+++ Extract

People's Democracy

(Weekly Organ of the Communist Party of India (Marxist)


Vol. XXXI

No. 51

December 23, 2007

Economic Notes

 

Wheat Price Inflation And India

 

C P Chandrasekhar

 

Having decided to import wheat in sequential lots to beef up its reserve, the government finds that it has to pay continuously rising prices for the commodity. According to reports, as compared with the weighted average price of $205 per tonne paid for wheat imported in 2006-07, the average price paid on tenders floated on June 26, August 30 and November 12, 2007 was $326, $389 and $400 per tonne respectively. This takes the weighted average price paid so far this year to $372 per tonne or 80 per cent higher than in the previous year. With one more tender floated on November 26 and more imports likely if an early election is planned, this figure may rise even further.

 

It is undoubtedly true that with total imports contracted thus far this year valued at a little more than $600 million, the foreign exchange burden imposed by these imports is small change when compared to the $270 billion of reserves that India holds. However, the high price of imports does imply the price paid for imports is 1.5 to two times the procurement price offered to domestic farmers. Since these imports are being used to shore up stocks meant for the public distribution system, this also means that the budgetary subsidy for wheat would be that much higher, with the subsidy being paid to international suppliers in order to dampen domestic inflation.

 

FAILURE OF GOVERNMENT

 

While high international prices are the immediate cause of these outcomes, they also reflect the failure of the government to ensure adequate domestic procurement and to assess global price trends. Operating on the premise that international price would be pushed higher if India chose to make large imports, the government may have decided to import the commodity in smaller lots. But global developments pushed up prices in any case, making the sequential import strategy a mistake.

++++++
+++ Extracted information

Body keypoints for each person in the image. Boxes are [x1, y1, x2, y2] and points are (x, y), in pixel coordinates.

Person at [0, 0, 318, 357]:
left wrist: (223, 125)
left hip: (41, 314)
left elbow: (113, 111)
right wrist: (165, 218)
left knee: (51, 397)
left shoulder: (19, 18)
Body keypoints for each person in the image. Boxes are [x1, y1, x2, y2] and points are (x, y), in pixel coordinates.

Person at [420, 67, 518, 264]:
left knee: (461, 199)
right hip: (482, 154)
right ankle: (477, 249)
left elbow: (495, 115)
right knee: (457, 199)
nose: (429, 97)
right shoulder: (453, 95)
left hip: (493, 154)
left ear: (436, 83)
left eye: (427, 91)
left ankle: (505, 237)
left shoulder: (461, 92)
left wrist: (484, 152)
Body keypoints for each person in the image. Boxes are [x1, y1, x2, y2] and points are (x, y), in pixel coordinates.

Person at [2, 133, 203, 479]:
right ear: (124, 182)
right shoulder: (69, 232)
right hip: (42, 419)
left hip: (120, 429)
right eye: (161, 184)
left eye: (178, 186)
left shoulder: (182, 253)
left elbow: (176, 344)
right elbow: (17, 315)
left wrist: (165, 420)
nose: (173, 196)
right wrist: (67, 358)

++++++
+++ Extracted information

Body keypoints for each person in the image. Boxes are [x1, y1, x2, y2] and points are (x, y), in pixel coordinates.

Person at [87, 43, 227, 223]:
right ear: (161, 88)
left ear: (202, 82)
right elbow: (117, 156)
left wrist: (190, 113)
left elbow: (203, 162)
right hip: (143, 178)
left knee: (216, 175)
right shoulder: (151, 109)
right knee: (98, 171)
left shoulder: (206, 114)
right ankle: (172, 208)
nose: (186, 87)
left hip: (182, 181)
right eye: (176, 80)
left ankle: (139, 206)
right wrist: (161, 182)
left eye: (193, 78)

++++++
+++ Extracted information

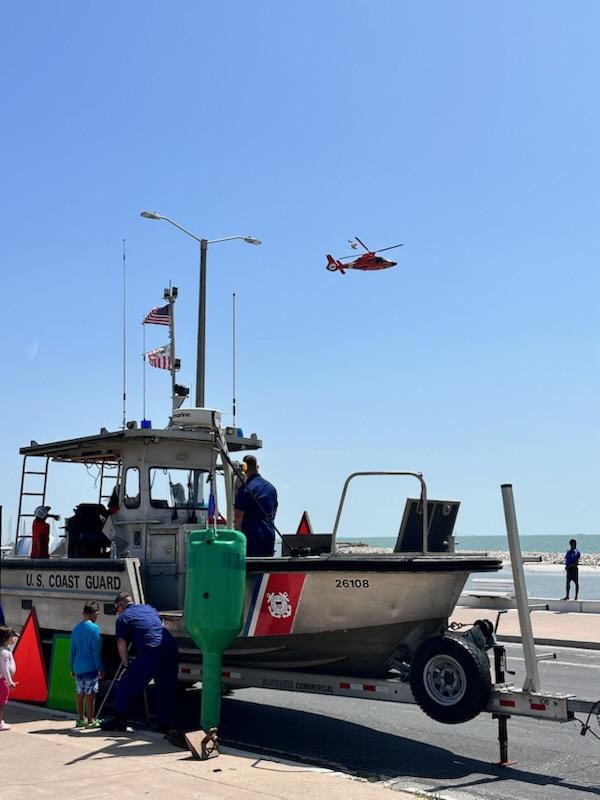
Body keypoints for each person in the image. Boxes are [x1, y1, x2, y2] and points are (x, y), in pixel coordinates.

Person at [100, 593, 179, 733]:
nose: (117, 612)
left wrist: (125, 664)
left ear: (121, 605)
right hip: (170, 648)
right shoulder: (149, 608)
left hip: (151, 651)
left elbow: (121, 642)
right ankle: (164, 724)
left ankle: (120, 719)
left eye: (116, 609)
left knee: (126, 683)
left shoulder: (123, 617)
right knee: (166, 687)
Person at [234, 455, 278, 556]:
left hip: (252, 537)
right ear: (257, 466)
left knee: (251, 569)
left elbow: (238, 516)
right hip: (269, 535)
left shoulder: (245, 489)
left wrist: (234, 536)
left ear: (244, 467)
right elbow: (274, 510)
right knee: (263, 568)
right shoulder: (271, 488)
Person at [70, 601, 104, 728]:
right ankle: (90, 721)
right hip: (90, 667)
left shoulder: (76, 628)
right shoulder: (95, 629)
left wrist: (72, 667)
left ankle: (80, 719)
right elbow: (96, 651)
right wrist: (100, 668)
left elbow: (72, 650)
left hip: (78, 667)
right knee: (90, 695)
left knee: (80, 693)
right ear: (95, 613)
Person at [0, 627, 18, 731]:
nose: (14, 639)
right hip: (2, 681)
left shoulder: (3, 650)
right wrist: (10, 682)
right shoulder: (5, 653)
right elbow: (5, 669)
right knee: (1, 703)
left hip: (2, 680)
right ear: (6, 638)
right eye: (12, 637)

++++++

(Check your understanding)
- A) Rewrite the paragraph of the wheat price article that begins "It is undoubtedly true that" as a short list of its main points.
- B) Answer these questions from the wheat price article, one per line:
(i) What weighted average price per tonne was paid for wheat imported in 2006-07?
(ii) How much in reserves does India hold, according to the article?
(iii) On what premise may the government have chosen to import wheat in smaller lots?
- C) Write a continuation of the wheat price article, starting after its final sentence.
These entries were taken from a different source than the article.

(Replies)
- A)
- Wheat imports contracted so far this year are worth a little over $600 million, a small burden against India's $270 billion in foreign exchange reserves.
- The import price is 1.5 to two times the procurement price paid to domestic farmers.
- The imports are meant to bolster public distribution system stocks, so the budgetary subsidy for wheat rises accordingly.
- In effect, the subsidy goes to international suppliers in order to dampen domestic inflation.

- B)
(i) $205 per tonne.
(ii) $270 billion.
(iii) That the international price would be pushed higher if India chose to make large imports.

- C)
Across the world, food prices, especially those of staples like grains, have been rising sharply in recent months. Wheat, the staple used to make bread, pasta, chapatti and much else, epitomises the trend. The free-on-board price of US-exported “No. 2 hard red winter wheat”, which stood at $199 per metric tonne in May of 2007, rose by 70 per cent to touch $345 per metric tonne in October 2007.

 

The surge in prices of this globally consumed staple has triggered widespread protests. Italian consumer organisations even called on members to “sacrifice” their (wheat-based) pasta consumption for a day to register their dissent. Protest of this sort has set policy makers in search of explanations for what investment-banking firm Merill Lynch has reportedly termed “agflation”. With agricultural prices conventionally seen as being determined by the relative levels of demand and supply, attention is focused on the US Department of Agriculture’s (USDA) estimate this September that global stocks of wheat would touch 112.4 million tonnes at the end of this marketing year (May 2008), their lowest in 30 years. Year-end stocks have been declining continuously since the end of marketing year 2003-04, when they stood at 151 million metric tonnes. That figure too was below the May 1999 high of 209 million metric tonnes. Clearly consumption has been running ahead of production over the long run, almost halving year-end inventories over a decade.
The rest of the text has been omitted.